Entretien avec Sébastien Chabal, Fondateur de Chabal Sport

GPO Magazine : Quelles sont selon vous les qualités personnelles nécessaires pour réussir ?
Sébastien Chabal :
Le premier mot qui me vient à l’esprit est très simple, c’est le mot « envie »… l’envie de réussir, l’envie de gagner, l’envie de construire un projet, l’envie d’avancer, l’envie de travailler dur aussi. Par ailleurs il faut la conviction que c’est possible, autrement dit avoir la foi dans ce qu’on est capable de faire et foi en ses idées.


GPO Magazine : L’expérience de votre carrière sportive vous aide-t-elle dans votre reconversion ?
S. C. : Elle m’aide énormément dans ma nouvelle vie d’entrepreneur. Il y plusieurs raisons. La première, c’est que le rugby m’a appris à partager.
Ce sport d’équipe m’a inculqué non seulement la culture de l’effort et de l’engagement mais aussi et surtout le sens du collectif. Même si on est le meilleur joueur du monde, sans les 14 autres équipiers sur le terrain, on n’est rien ou pas grand-chose. Si les 14 sont mauvais ou moyens, on devient soi-même très vite mauvais ou moyen. C’est une règle incontournable. Je ne vois pas comment il pourrait en être autrement dans toute entreprise qui fonctionne : chacun est au service du collectif et le collectif est au service de chacun. Encore faut-il avoir toute cette culture intimement ancrée dans les esprits. La seconde raison, bien évidemment, est ma notoriété et mon image. Elles me permettent d’ouvrir pratiquement toutes les portes que je souhaite ouvrir, même si cela passe par des difficultés ou par des périodes de doute ou d’incertitude ; le rugby m’a appris à ne jamais me décourager. Jamais. Quand on a cette solidité mentale, on trouve toujours l’énergie ou une solution pour avancer et franchir les obstacles. Mais attention, ma notoriété n’est pas un sésame magique et permanent. Dans ma nouvelle vie, je dois quand même faire mes preuves et convaincre que ma vision, mes idées ou nos produits sont bons.

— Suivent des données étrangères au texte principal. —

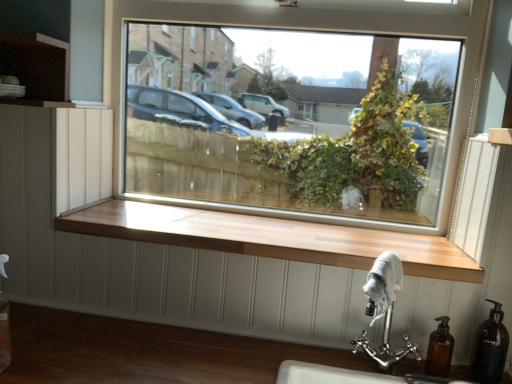
Question: Visually, is translucent brown soap dispenser at lower right, the second soap dispenser from the left, positioned to the left or to the right of transparent glass window at center?

Choices:
 (A) left
 (B) right

Answer: (B)

Question: Is translucent brown soap dispenser at lower right, which is the first soap dispenser in right-to-left order, wider or thinner than transparent glass window at center?

Choices:
 (A) wide
 (B) thin

Answer: (B)

Question: Estimate the real-world distances between objects in this image. Which object is farther from the translucent brown soap dispenser at lower right, the second soap dispenser from the left?

Choices:
 (A) wooden at center
 (B) brown matte soap dispenser at lower right, the 1th soap dispenser positioned from the left
 (C) polished chrome sink at lower right
 (D) transparent glass window at center

Answer: (D)

Question: Which object is positioned closest to the wooden at center?

Choices:
 (A) polished chrome sink at lower right
 (B) translucent brown soap dispenser at lower right, the second soap dispenser from the left
 (C) brown matte soap dispenser at lower right, the 2th soap dispenser when ordered from right to left
 (D) transparent glass window at center

Answer: (A)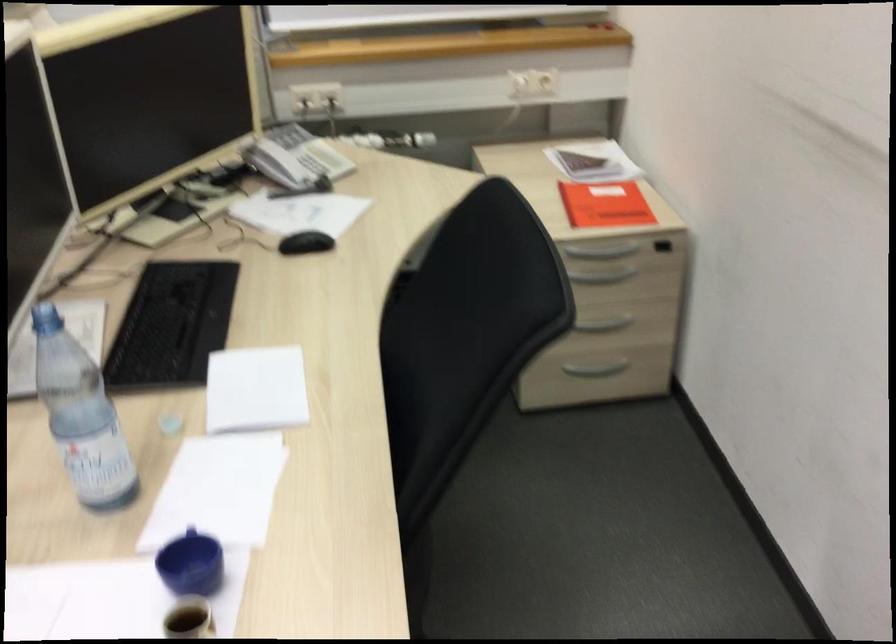
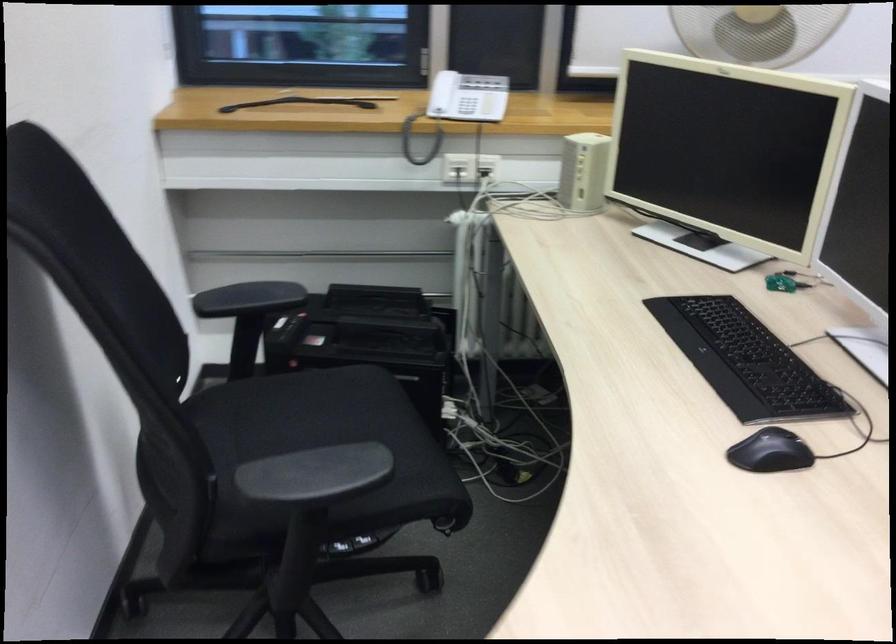
Question: The images are taken continuously from a first-person perspective. In which direction are you moving?

Choices:
 (A) Left
 (B) Right
 (C) Forward
 (D) Backward

Answer: (A)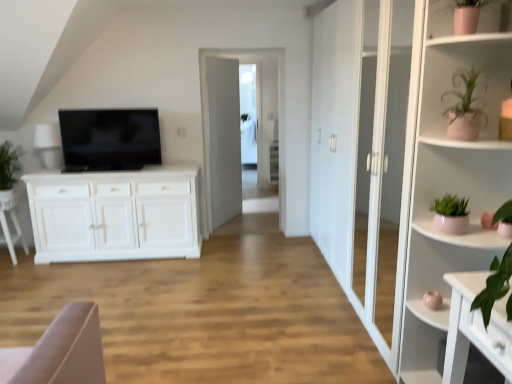
You are a GUI agent. You are given a task and a screenshot of the screen. Output one action in this format:
    pyautogui.click(x=<x>, y=<y>)
    Task: Click on the vacant space to the right of transparent glass door at center
    
    Given the screenshot: What is the action you would take?
    pyautogui.click(x=273, y=235)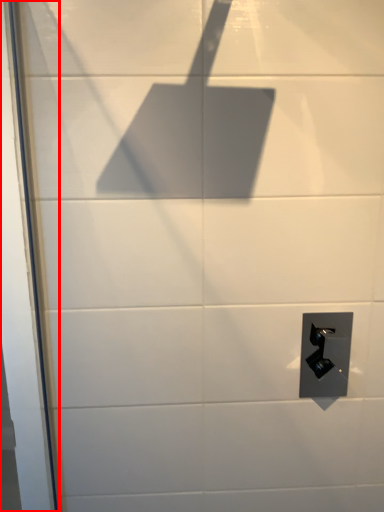
Question: In this image, where is screen door (annotated by the red box) located relative to door handle?

Choices:
 (A) left
 (B) right

Answer: (A)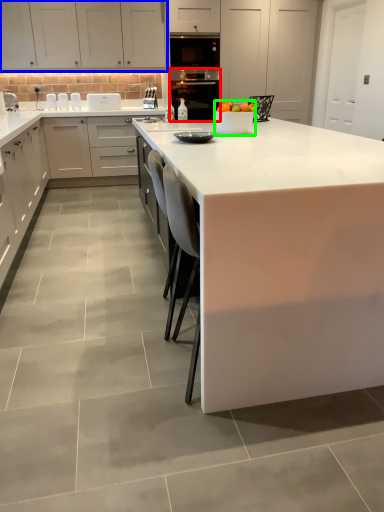
Question: Which is farther away from home appliance (highlighted by a red box)? cabinetry (highlighted by a blue box) or appliance (highlighted by a green box)?

Choices:
 (A) cabinetry
 (B) appliance

Answer: (B)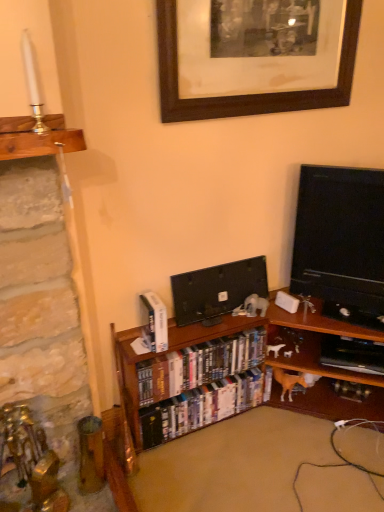
Question: Relative to black wood picture frame at upper center, is hardcover books at center, acting as the 1th book starting from the bottom, in front or behind?

Choices:
 (A) front
 (B) behind

Answer: (B)

Question: From the image's perspective, is hardcover books at center, the third book positioned from the top, above or below black wood picture frame at upper center?

Choices:
 (A) below
 (B) above

Answer: (A)

Question: Based on their relative distances, which object is farther from the white glossy book at center, placed as the 3th book when sorted from bottom to top?

Choices:
 (A) black glossy tv at right, which ranks as the 2th television in left-to-right order
 (B) shiny plastic dvds at center, positioned as the 2th book in top-to-bottom order
 (C) hardcover books at center, the third book positioned from the top
 (D) black glossy flat-screen tv at center, marked as the first television in a left-to-right arrangement
 (E) black wood picture frame at upper center

Answer: (E)

Question: Which object is positioned farthest from the wooden bookcase at center?

Choices:
 (A) hardcover books at center, acting as the 1th book starting from the bottom
 (B) shiny plastic dvds at center, the second book ordered from the bottom
 (C) white glossy book at center, placed as the first book when sorted from top to bottom
 (D) black glossy tv at right, the 1th television when ordered from right to left
 (E) black glossy flat-screen tv at center, placed as the second television when sorted from right to left

Answer: (D)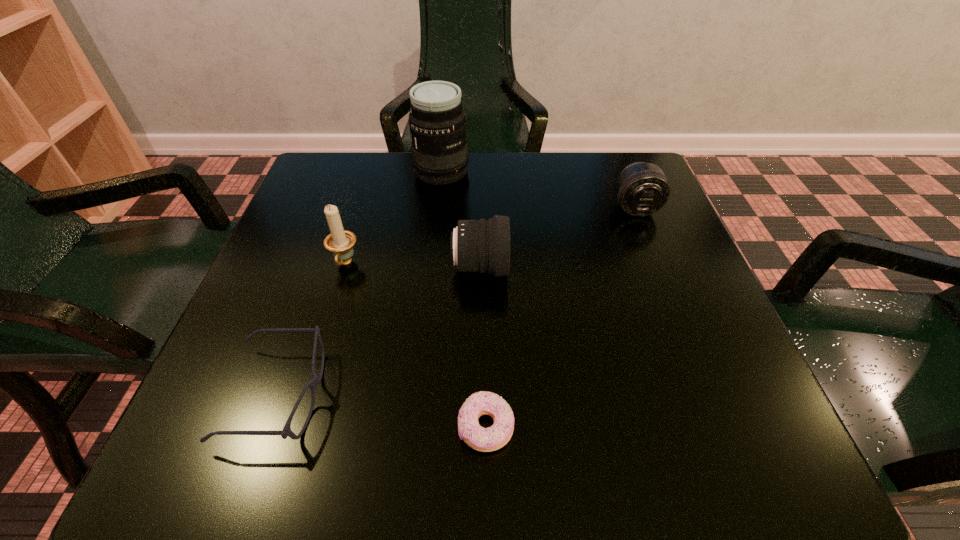
You are a GUI agent. You are given a task and a screenshot of the screen. Output one action in this format:
    pyautogui.click(x=<x>, y=<y>)
    Task: Click on the object at the far right corner
    
    Given the screenshot: What is the action you would take?
    pyautogui.click(x=642, y=189)

You are a GUI agent. You are given a task and a screenshot of the screen. Output one action in this format:
    pyautogui.click(x=<x>, y=<y>)
    Task: Click on the vacant area at the far edge of the desktop
    
    Given the screenshot: What is the action you would take?
    pyautogui.click(x=509, y=156)

In order to click on free location at the near edge in this screenshot , I will do `click(572, 458)`.

At what (x,y) coordinates should I click in order to perform the action: click on free space at the left edge. Please return your answer as a coordinate pair (x, y). The image size is (960, 540). Looking at the image, I should click on point(300,261).

In the image, there is a desktop. Where is `vacant space at the right edge`? The height and width of the screenshot is (540, 960). vacant space at the right edge is located at coordinates (669, 295).

I want to click on blank space at the far left corner of the desktop, so click(x=341, y=156).

In the image, there is a desktop. Where is `vacant space at the near left corner`? The height and width of the screenshot is (540, 960). vacant space at the near left corner is located at coordinates (196, 418).

Where is `free region at the far right corner`? The height and width of the screenshot is (540, 960). free region at the far right corner is located at coordinates (612, 171).

Where is `blank region between the nearest telephoto lens and the farthest telephoto lens`? The image size is (960, 540). blank region between the nearest telephoto lens and the farthest telephoto lens is located at coordinates (461, 220).

The width and height of the screenshot is (960, 540). I want to click on free space between the farthest object and the fifth shortest object, so click(x=394, y=218).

GPO Magazine : C’est une question un peu bateau, mais les qualités du sportif sont-elles, d’après vous, celles requises pour l’entrepreneur ?
S.C. : Oui, probablement en grande partie. Mais je vais vous surprendre ! Je crois plus difficile de réussir à haut niveau dans un sport tel que le rugby qu’en tant qu’entrepreneur.

GPO Magazine : Pourquoi ?
S. C. : Tout simplement parce que dans mon sport il faut avoir des qualités athlétiques un peu hors normes que seules la nature et la chance nous donnent ou pas. Il faut qu’une bonne fée se soit penchée sur votre berceau… après c’est la passion et le travail qui peuvent faire la différence.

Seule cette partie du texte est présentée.